Opinião
Ucrânia: a instabilidade como método de negócio
Desde Outubro de 2004, a Ucrânia já passou por uma eleição presidencial fraudulenta, a contestação nas ruas, outra votação para afastar o candidato do regime, a entronização de Viktor Yushchenko como chefe de Estado, e duas eleições legislativas inconclus
Os resultados das eleições de domingo em nada alteraram a situação, apesar do partido da antiga primeira-ministra Yulia Tymoshenko ter aumentado em quase dez por cento a sua votação, e o país continua cindido em dois blocos.
Uma eleição sinuosa
A causa próxima das eleições explica muita coisa.
Em Abril, Viktor Yanukovich levou 11 deputados do partido Nossa Ucrânia do presidente Yushchenko a juntarem-se à sua coligação governamental. A dissidência parlamentar colocou o primeiro-ministro perto de conseguir uma maioria de dois terços para bloquear eventuais vetos presidenciais.
Yushchenko ripostou e dissolveu o parlamento, mas uma queixa ao Tribunal Constitucional levou o presidente a rever a sua decisão. Um posterior acordo político entre Yushchenko e Yanukovich redundou na demissão de 150 deputados da oposição de forma a provocar eleições antecipadas que o presidente convocou através de decretos promulgados em Junho e Agosto.
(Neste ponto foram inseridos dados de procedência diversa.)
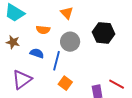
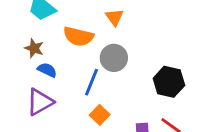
orange semicircle: (43, 30) -> (78, 36), size x1.5
black hexagon: (103, 33) -> (169, 82), moved
blue semicircle: (37, 53) -> (47, 70), moved

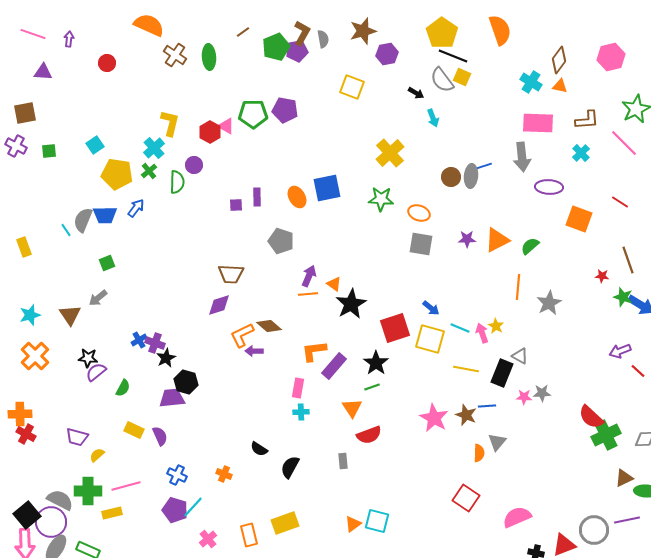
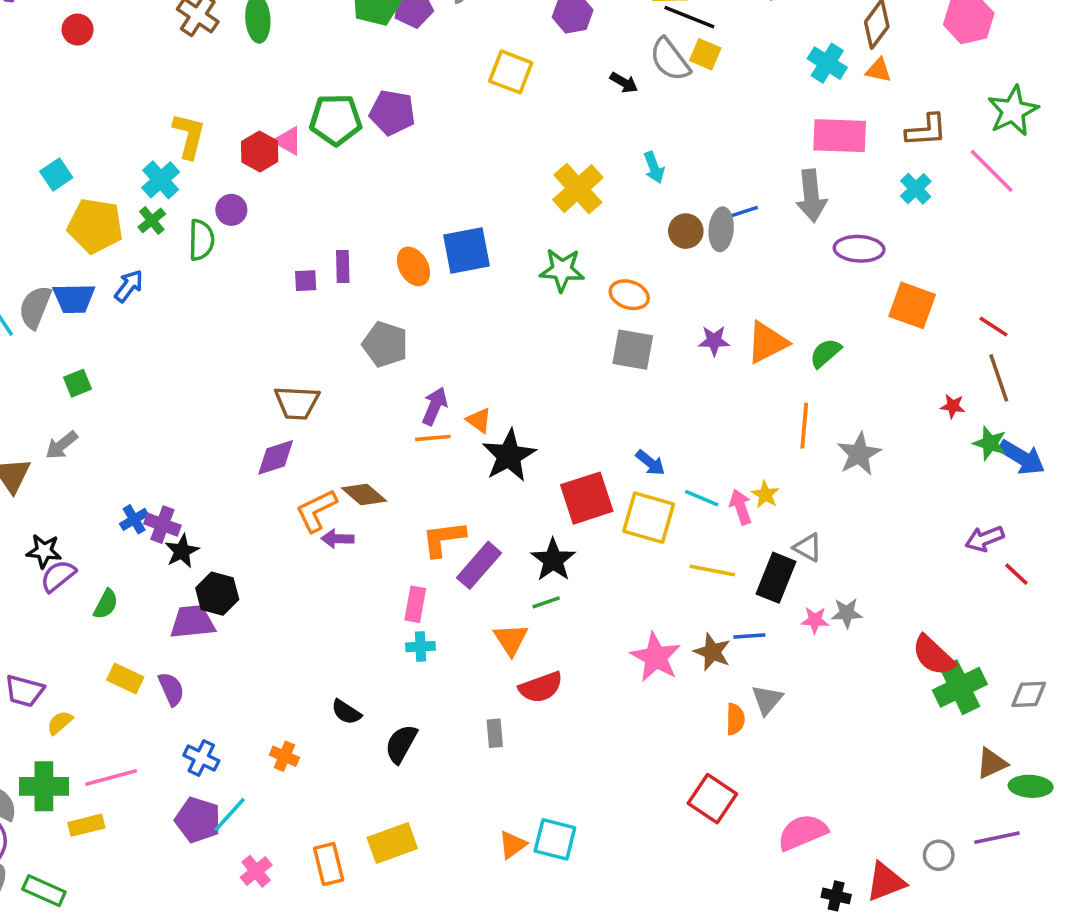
cyan arrow: (433, 118) -> (654, 167), moved
red line: (620, 202) -> (993, 327), moved
gray circle: (594, 530) -> (939, 855), size x0.6

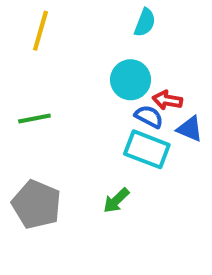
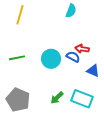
cyan circle: (131, 80) -> (51, 59), moved
blue triangle: (190, 129) -> (93, 71), moved
cyan rectangle: (147, 149) -> (82, 99), moved

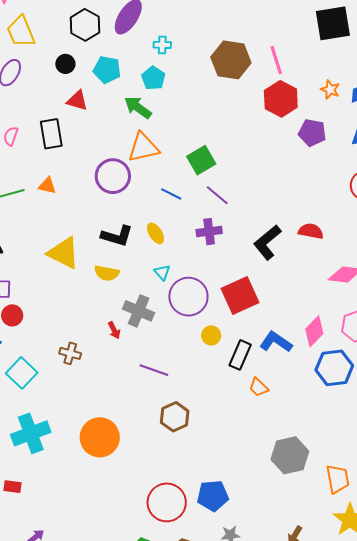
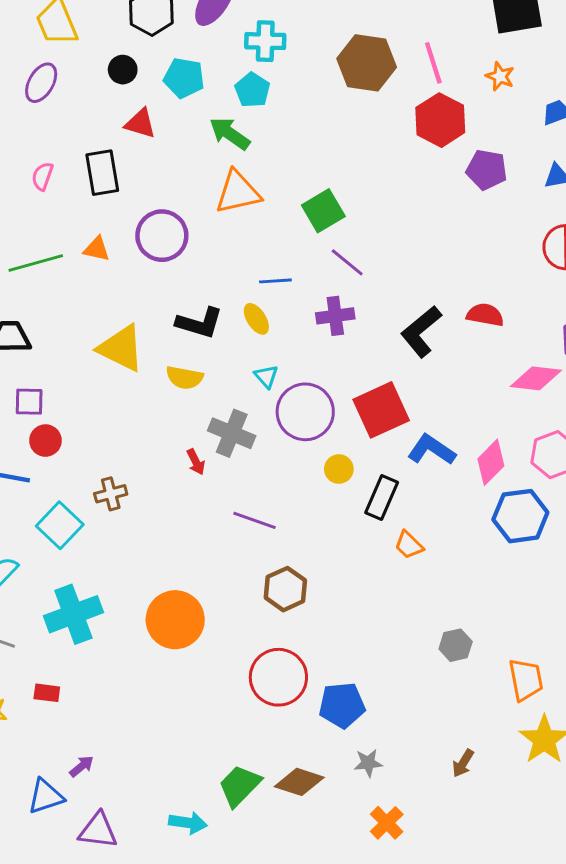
cyan cross: (162, 45) -> (265, 41), size x1.5
orange star: (330, 90) -> (500, 76), moved
purple circle: (113, 176) -> (162, 236), moved
blue line: (171, 194) -> (275, 281), moved, turned -30
blue L-shape: (276, 342) -> (431, 450), moved
brown cross: (70, 353) -> (111, 494), moved, turned -30
gray hexagon: (290, 455) -> (456, 645), size x0.6
red circle: (167, 502) -> (278, 677), moved

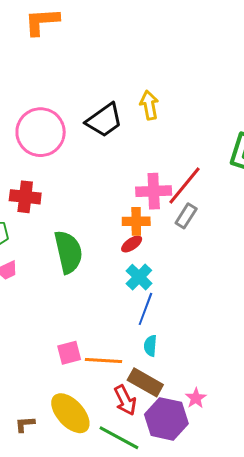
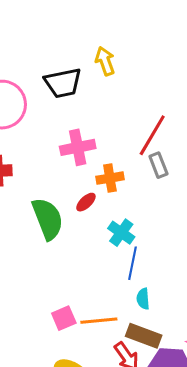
black trapezoid: (104, 120) -> (63, 83), turned 33
pink cross: (154, 191) -> (78, 147), moved
gray rectangle: (186, 216) -> (158, 165), turned -45
red ellipse: (132, 244) -> (86, 202), moved

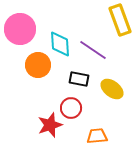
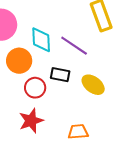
red circle: (71, 108) -> (35, 88), moved

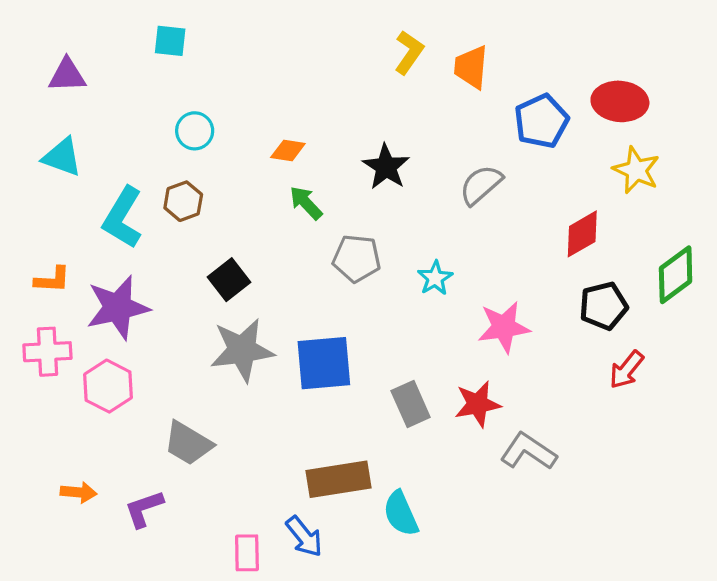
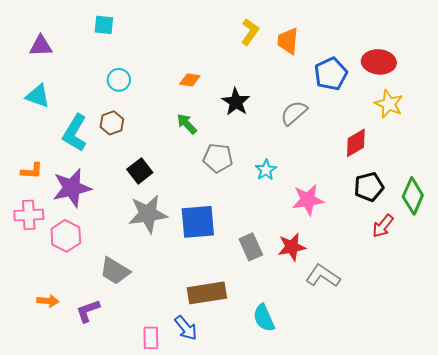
orange diamond: (288, 150) -> (190, 80), moved
green diamond: (676, 275) -> (413, 196), moved, turned -30
cyan semicircle: (401, 514) -> (264, 318), moved

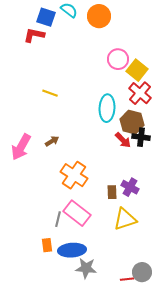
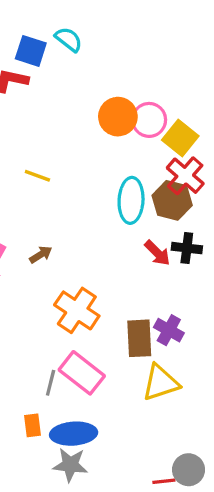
orange circle: (99, 16) -> (118, 117), moved
brown hexagon: (132, 122) -> (172, 200), moved
brown rectangle: (112, 192) -> (139, 338), size x1.6
gray star: (86, 268) -> (70, 465), moved

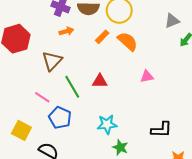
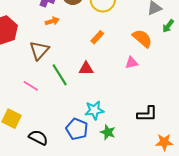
orange rectangle: (102, 37) -> (97, 37), moved
orange semicircle: (128, 41) -> (142, 38), moved
blue pentagon: (60, 118) -> (77, 129), moved

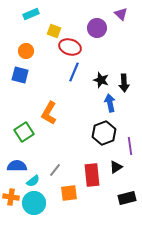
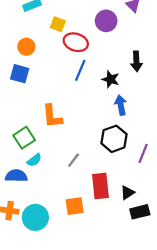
black arrow: (124, 83) -> (136, 61), moved
orange L-shape: (49, 113) -> (52, 116), turned -35
purple line: (130, 146) -> (143, 153), turned 30
black triangle: (116, 167) -> (127, 193), moved
gray line: (55, 170) -> (74, 160), moved
cyan semicircle: (33, 181) -> (34, 160), moved

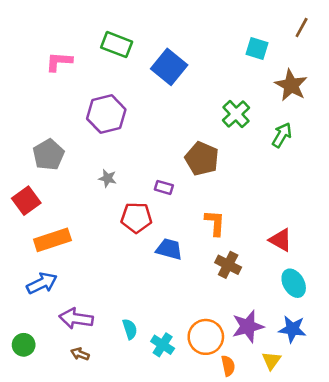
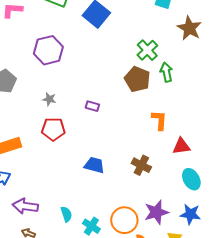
green arrow: (282, 135) -> (166, 72), moved, turned -42
brown pentagon: (202, 159) -> (137, 79), moved
red pentagon: (136, 218) -> (53, 129), moved
orange L-shape: (215, 223) -> (159, 120), moved
red triangle: (281, 240) -> (181, 146), turned -36
blue trapezoid: (169, 249) -> (94, 165), moved

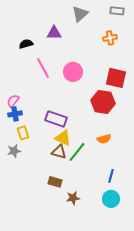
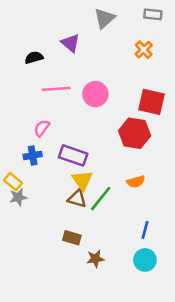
purple triangle: (54, 33) -> (71, 43), turned 42
orange cross: (110, 38) -> (144, 50), turned -32
pink line: (43, 68) -> (56, 89), turned -65
pink semicircle: (13, 101) -> (42, 128), moved
blue cross: (15, 114) -> (33, 155), moved
yellow rectangle: (23, 133) -> (13, 182), moved, turned -32
yellow triangle: (63, 138) -> (82, 180), turned 30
A convocação das eleições foi, no entanto, contestada pelo Partido Socialista, aliado de Yanukovich, aguardando-se ainda uma decisão do Tribunal Constitucional. Dado o Partido Socialista estar em risco de não conseguir os necessários 3 por cento de votos expressos para obter representação parlamentar é de esperar que prossiga a contestação legal.
Do confronto eleitoral sobressaem no imediato a relativa perda de influência do Presidente Yushchenko, que viu os seus poderes reduzidos na revisão constitucional de 2006, a boa sina de Yulia Tymoshenko, ultrapassando as reticências provocadas pelos seus nove meses de governo em 2005, e a persistência do Bloco da Regiões de Yanukovich, sobretudo nas regiões russófonas do sul e leste da Ucrânia.
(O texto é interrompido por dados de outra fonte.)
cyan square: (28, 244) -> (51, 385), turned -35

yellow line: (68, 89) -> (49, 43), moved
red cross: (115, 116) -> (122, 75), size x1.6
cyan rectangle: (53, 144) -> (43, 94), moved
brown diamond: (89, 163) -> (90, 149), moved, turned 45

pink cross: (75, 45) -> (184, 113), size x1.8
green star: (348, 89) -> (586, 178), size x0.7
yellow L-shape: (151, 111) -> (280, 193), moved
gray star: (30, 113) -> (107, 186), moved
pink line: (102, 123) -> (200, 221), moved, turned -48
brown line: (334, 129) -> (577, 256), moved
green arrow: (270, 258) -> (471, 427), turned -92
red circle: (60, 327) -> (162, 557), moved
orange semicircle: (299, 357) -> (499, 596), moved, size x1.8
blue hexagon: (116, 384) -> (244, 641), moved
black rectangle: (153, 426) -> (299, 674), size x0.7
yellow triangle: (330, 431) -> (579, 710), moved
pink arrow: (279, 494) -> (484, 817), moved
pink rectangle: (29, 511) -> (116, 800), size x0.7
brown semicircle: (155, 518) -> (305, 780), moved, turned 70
A partir de agora todas as coligações são possíveis e altamente instáveis.
Yanukovich pode manter-se no poder se contar com o apoio dos comunistas e do bloco centrista do antigo presidente do parlamento Volodymyr Lytvyn.
Tymoshenko tem a forte possibilidade de retomar a chefia do governo, como parceira principal numa coligação com Yushchenko.
Um impasse lucrativo
A relação de forças não permite reformas drásticas e as pressões da Rússia obstam a que Tymoshenko cumpra a sua antiga promessa de rever os contratos de importações de gás natural. Uma eventual aproximação à NATO e o encetar contactos com Bruxelas para uma longínqua negociação de adesão à União Europeia não provocam discussão de maior em Kiev, desde que os interesses russos (e o possível estatuto do russo como segunda língua oficial) sejam precavidos.
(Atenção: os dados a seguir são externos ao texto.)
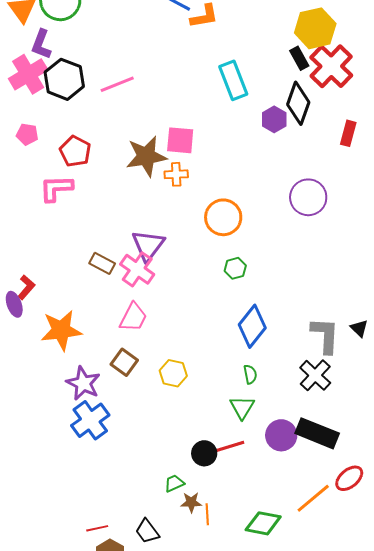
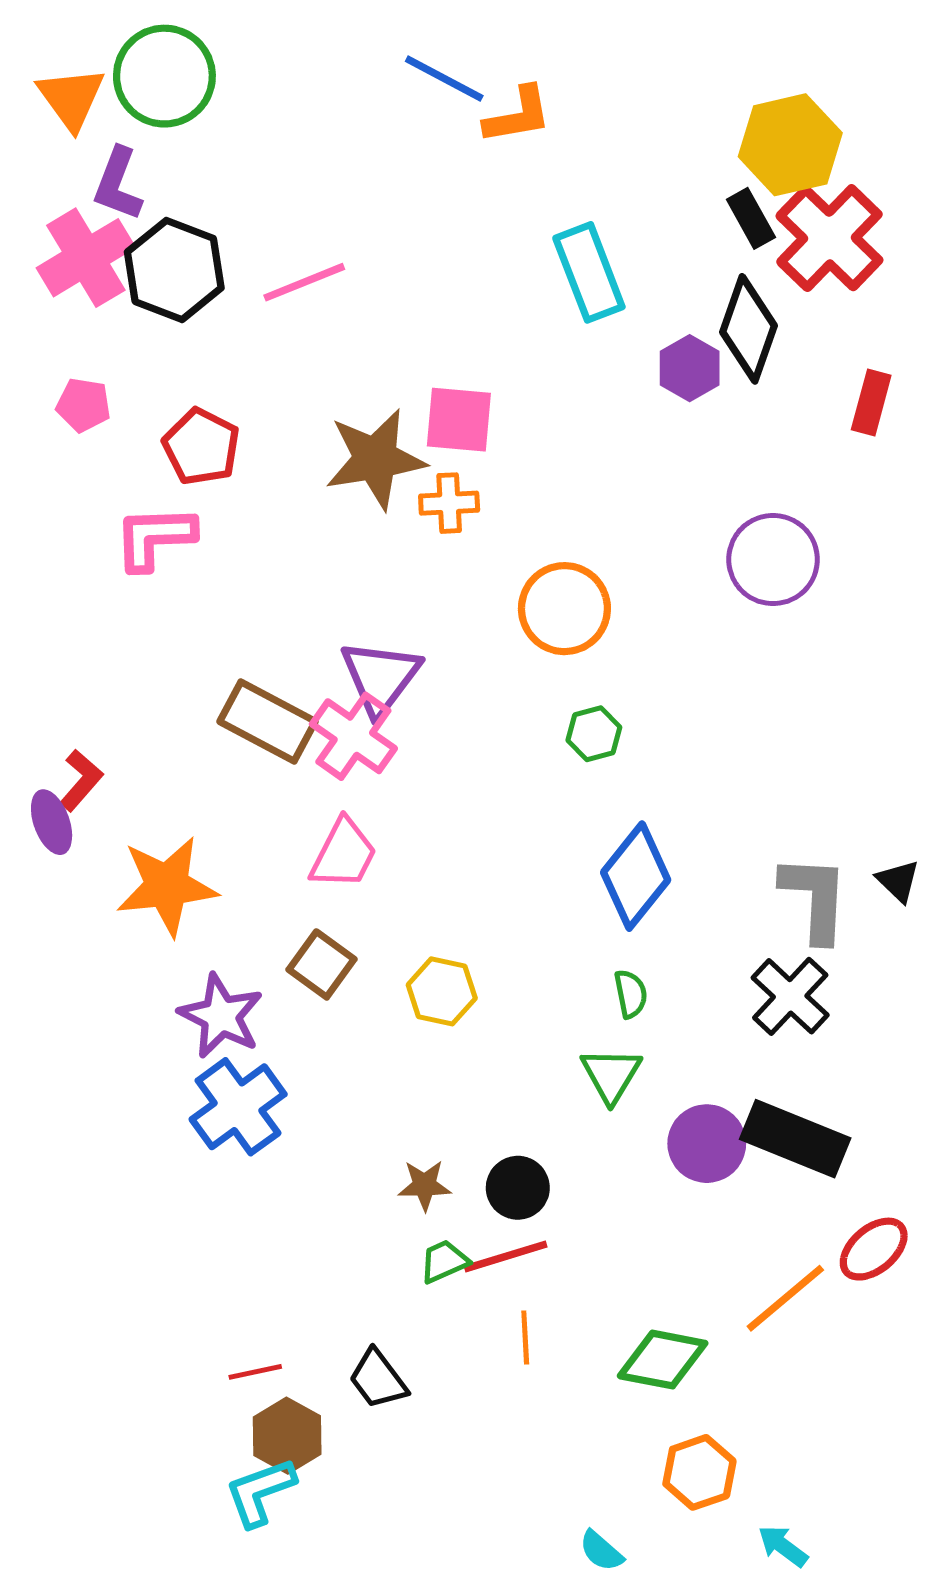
brown rectangle: (102, 263) -> (267, 721), size x1.5
red line: (227, 447) -> (506, 1256), moved
brown star: (191, 502) -> (425, 1185), moved

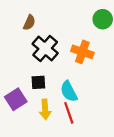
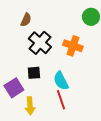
yellow arrow: (45, 109) -> (30, 106), moved

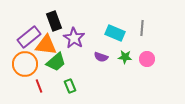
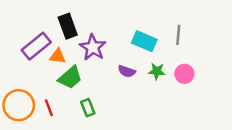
orange triangle: (46, 45) -> (58, 56), size x0.6
orange circle: (25, 64) -> (19, 105), moved

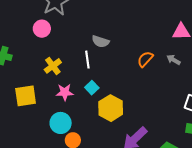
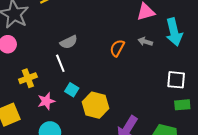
gray semicircle: (101, 41) -> (69, 42), turned -30
yellow cross: (53, 66) -> (28, 78), turned 30

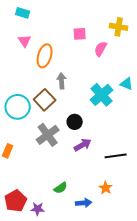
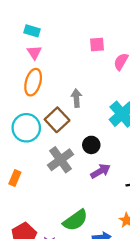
cyan rectangle: (23, 13) -> (32, 31), moved
orange ellipse: (45, 56) -> (33, 82), moved
green semicircle: (61, 188) -> (75, 220), size x1.6

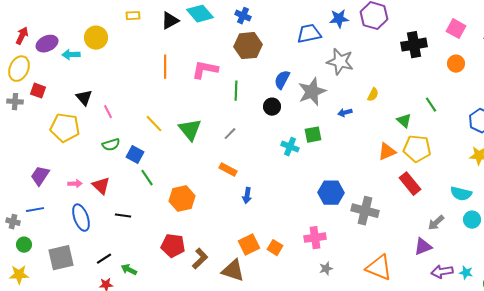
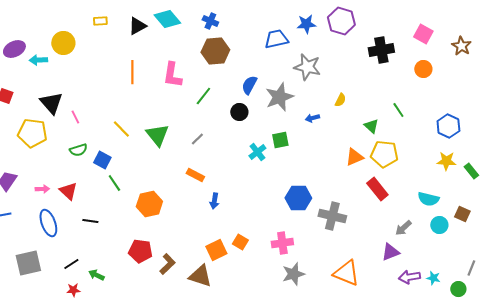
pink L-shape: (205, 70) -> (172, 75), turned -92
green line: (236, 91) -> (203, 96), turned 36
black triangle: (84, 98) -> (51, 103), size x1.4
cyan cross: (290, 147) -> (257, 152), turned 30
orange square: (275, 248) -> (240, 242), moved
gray star: (326, 269) -> (293, 274), size x1.6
A Rússia continua a ser o principal parceiro comercial da Ucrânia e a modernização das obsoletas empresas industriais ainda marca passo, apesar de um crescimento económico superior a 6 por cento, ter proporcionado a estabilidade necessária à elite de negócios que controla o país.
Assim sendo é perfeitamente natural que os principais grupos económicos e financeiros dividam os seus apoios pelos dois blocos políticos.
Do lado de Yanukovitch encontram-se Rinat Akhmetov, o maior potentado do país, e Victor Pintchuk que fez fortuna quando o seu sogro Leonid Kuchma foi presidente.
Tymoshenko é apoiada Konstantin Jevago, presente na banca, nos sectores mineiros e imobiliários, e Igor Kolomoisky que tem interesses da siderurgia aos media.
Yushenkho conta com o financiamento de Piotr Porochenko, do grupo Ukrprominvest, e de empresário industrial Vitali Gaiduk.
Além de a maioria dos oligarcas ucranianos se fazerem eleger para o parlamento de Kiev, a sua influência sobre as estruturas de decisão política é decisiva e não por acaso a Ucrânia surge na listagem de 2007 da Transparency International em 118º lugar num conjunto de 179 países, ainda assim um pouco menos mal do que as vizinhas Rússia (143º) e Belarus (150º).
A cotação em bolsa das principais empresas ucranianas não registou qualquer alteração significativa no rescaldo do esperado impasse eleitoral.
Os grupos económicos e financeiros já jogaram os seus interesses e agora aguardam pela nova ronda de privatizações.
Na Ucrânia, a política anda em conluios muito pouco transparentes com os oligarcas da finança e da indústria.